Aim of the exercise — From the data, copy out every line in which the word "lines" appears.

──────── Data excerpts

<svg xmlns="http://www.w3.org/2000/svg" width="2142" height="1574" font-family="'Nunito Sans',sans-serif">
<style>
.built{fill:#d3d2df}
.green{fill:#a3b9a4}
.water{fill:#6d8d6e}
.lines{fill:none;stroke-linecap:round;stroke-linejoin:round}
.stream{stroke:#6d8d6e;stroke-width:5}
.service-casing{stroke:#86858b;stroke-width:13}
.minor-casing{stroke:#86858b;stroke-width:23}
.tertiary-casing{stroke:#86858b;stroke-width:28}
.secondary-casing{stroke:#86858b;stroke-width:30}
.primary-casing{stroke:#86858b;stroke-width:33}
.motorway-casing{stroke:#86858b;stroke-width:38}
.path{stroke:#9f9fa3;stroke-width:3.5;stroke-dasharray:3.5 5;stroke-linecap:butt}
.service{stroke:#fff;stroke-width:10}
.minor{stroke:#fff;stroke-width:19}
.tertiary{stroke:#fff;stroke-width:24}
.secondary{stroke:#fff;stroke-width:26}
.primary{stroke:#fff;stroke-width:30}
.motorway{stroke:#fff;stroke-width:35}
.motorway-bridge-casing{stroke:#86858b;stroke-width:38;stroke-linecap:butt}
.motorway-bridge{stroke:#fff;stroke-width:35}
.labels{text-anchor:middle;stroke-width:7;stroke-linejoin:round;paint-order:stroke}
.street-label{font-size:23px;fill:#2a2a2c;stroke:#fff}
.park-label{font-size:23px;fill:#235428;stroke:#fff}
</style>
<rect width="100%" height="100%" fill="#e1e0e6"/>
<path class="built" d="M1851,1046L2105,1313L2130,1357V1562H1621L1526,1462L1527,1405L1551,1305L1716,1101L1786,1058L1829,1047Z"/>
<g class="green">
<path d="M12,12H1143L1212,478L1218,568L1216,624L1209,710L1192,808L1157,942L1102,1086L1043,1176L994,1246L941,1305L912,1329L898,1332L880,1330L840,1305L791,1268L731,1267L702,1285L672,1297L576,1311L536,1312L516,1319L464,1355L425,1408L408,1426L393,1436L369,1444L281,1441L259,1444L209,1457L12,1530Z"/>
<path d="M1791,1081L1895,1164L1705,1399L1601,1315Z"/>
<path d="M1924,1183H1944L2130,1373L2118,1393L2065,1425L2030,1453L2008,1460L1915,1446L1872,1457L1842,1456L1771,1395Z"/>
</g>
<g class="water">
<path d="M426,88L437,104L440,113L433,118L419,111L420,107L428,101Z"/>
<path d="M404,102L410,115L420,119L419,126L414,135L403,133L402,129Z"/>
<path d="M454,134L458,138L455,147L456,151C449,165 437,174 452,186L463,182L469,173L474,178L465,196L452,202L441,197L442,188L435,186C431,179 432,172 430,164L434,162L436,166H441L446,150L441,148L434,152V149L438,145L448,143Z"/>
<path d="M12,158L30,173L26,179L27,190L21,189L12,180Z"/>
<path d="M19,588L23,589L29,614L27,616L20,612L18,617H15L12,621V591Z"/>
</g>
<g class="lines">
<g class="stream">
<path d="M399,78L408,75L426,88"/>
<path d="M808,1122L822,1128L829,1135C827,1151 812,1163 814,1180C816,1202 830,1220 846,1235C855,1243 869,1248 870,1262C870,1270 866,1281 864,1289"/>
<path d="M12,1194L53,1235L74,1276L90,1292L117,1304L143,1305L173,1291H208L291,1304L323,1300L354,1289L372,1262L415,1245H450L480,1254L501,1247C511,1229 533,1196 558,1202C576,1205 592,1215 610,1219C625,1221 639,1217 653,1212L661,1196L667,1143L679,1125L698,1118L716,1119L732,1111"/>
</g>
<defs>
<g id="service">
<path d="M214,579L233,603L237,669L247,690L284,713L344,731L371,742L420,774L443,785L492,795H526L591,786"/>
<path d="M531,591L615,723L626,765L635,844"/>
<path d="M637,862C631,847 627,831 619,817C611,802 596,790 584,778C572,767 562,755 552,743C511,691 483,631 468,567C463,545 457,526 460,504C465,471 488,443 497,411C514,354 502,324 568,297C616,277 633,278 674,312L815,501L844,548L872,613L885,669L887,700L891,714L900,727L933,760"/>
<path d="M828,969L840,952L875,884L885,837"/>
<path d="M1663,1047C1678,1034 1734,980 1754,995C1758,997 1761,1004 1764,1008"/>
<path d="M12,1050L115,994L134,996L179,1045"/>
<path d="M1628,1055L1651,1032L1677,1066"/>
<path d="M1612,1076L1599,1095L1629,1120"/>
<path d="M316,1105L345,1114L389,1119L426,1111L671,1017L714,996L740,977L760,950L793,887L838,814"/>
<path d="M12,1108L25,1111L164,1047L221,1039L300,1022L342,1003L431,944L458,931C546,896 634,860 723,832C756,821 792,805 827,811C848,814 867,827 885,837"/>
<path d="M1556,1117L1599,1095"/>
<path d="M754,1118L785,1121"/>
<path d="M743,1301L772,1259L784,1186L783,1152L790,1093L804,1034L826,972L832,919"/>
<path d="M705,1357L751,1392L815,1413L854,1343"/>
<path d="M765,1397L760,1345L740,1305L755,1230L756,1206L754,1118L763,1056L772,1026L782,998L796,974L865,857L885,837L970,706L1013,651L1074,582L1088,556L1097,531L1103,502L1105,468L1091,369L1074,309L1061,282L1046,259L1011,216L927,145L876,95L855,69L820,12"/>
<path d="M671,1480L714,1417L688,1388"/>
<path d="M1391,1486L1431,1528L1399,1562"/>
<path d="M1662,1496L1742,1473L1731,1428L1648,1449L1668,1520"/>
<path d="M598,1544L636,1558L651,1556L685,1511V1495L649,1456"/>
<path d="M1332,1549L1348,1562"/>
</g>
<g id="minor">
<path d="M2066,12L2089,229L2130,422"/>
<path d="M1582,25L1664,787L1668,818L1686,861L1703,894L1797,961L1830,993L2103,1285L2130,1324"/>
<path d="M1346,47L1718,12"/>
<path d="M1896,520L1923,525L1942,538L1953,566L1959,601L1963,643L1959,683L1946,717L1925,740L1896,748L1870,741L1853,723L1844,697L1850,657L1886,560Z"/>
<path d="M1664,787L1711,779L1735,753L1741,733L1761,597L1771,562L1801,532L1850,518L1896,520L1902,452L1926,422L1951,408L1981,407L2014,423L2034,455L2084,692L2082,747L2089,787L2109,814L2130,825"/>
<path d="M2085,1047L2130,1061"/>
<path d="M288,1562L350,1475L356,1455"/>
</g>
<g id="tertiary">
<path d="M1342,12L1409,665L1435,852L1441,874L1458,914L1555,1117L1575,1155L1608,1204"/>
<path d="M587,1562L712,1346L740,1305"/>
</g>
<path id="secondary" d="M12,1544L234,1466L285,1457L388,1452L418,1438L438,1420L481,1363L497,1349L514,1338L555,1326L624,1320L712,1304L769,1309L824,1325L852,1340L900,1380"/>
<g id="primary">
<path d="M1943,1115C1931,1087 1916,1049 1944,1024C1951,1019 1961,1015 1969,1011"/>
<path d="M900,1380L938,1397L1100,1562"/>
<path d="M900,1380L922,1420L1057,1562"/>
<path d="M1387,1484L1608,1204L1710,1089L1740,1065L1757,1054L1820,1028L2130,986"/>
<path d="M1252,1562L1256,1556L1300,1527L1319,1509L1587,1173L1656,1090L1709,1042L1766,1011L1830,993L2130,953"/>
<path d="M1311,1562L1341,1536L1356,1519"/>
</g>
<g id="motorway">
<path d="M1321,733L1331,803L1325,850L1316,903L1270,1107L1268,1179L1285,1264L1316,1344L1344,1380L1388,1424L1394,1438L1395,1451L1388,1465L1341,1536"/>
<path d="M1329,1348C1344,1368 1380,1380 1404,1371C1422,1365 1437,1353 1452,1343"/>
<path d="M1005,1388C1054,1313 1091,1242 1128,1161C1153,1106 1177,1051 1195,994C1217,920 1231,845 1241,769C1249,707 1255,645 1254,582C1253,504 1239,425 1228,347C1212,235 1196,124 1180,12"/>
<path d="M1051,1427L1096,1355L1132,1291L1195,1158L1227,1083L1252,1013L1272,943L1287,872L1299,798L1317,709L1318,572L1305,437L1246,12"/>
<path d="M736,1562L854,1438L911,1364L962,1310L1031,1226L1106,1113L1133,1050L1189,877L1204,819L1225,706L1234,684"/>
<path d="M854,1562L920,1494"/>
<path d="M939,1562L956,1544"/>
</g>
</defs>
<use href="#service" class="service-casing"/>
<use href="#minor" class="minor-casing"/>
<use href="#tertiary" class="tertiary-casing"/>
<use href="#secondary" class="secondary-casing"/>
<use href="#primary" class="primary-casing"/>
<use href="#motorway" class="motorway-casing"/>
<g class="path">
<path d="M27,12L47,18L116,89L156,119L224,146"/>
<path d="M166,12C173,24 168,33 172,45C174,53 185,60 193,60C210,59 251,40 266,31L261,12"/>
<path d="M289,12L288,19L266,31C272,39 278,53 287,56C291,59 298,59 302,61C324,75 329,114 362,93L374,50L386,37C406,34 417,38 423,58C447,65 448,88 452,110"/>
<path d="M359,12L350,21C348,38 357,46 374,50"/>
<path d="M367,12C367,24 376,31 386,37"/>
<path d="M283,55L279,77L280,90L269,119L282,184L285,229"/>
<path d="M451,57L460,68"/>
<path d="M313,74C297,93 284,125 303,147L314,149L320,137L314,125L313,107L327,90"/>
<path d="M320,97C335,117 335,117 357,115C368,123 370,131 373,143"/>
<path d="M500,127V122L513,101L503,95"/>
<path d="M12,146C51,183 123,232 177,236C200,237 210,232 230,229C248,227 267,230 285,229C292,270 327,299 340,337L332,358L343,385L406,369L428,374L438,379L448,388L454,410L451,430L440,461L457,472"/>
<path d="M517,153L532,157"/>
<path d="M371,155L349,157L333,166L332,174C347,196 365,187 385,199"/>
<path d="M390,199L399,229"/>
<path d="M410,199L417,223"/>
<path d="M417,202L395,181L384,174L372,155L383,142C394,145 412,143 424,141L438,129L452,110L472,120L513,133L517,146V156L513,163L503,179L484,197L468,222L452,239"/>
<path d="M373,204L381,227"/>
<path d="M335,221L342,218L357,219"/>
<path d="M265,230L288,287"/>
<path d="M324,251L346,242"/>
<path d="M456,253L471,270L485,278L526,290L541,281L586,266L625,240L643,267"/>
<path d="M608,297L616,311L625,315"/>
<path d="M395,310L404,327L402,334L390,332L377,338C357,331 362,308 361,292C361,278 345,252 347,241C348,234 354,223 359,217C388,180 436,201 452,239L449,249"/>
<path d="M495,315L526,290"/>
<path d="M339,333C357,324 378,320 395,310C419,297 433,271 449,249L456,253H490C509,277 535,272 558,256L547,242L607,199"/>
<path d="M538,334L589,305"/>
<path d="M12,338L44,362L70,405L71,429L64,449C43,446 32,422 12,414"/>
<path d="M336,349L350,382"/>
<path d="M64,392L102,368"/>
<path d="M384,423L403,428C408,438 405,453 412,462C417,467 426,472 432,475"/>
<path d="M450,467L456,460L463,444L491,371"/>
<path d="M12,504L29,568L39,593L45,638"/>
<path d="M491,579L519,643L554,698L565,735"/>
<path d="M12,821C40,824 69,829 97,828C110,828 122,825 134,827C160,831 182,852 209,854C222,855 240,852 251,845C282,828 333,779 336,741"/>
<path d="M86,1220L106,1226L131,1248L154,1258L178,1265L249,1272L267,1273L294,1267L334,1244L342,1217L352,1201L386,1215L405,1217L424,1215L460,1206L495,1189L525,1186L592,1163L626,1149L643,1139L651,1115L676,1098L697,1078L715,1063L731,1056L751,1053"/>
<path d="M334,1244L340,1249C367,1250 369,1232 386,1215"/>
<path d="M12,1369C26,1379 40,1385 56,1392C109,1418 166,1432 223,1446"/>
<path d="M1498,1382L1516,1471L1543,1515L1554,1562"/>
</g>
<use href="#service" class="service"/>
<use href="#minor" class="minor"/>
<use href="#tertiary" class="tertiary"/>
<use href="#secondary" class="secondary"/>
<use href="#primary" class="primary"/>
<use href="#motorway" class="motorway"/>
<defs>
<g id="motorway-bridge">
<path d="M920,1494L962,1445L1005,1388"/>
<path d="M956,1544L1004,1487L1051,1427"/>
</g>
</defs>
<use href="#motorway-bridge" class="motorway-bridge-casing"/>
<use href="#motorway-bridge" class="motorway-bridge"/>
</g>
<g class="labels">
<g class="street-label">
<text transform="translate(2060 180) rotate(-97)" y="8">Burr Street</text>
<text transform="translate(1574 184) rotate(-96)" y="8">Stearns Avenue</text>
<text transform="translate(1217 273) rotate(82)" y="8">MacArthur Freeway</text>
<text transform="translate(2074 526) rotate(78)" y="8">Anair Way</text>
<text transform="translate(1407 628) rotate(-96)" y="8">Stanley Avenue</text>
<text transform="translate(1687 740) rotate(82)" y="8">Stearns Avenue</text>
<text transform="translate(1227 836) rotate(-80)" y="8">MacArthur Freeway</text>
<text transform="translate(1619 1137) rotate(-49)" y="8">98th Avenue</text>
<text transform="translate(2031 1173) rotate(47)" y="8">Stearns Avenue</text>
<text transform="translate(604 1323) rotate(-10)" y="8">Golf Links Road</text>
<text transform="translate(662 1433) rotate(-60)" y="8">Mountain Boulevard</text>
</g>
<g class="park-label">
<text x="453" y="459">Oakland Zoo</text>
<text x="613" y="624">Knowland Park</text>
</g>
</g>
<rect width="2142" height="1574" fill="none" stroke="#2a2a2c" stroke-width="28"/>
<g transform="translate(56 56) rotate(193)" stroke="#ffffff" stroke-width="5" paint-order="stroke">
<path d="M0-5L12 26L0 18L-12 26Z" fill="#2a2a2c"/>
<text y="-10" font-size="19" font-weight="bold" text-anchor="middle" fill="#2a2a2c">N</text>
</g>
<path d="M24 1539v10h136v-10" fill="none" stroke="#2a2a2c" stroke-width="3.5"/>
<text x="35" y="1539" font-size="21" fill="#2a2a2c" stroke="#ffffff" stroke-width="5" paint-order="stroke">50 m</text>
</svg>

────────────────

Response box —
.lines{fill:none;stroke-linecap:round;stroke-linejoin:round}
<g class="lines">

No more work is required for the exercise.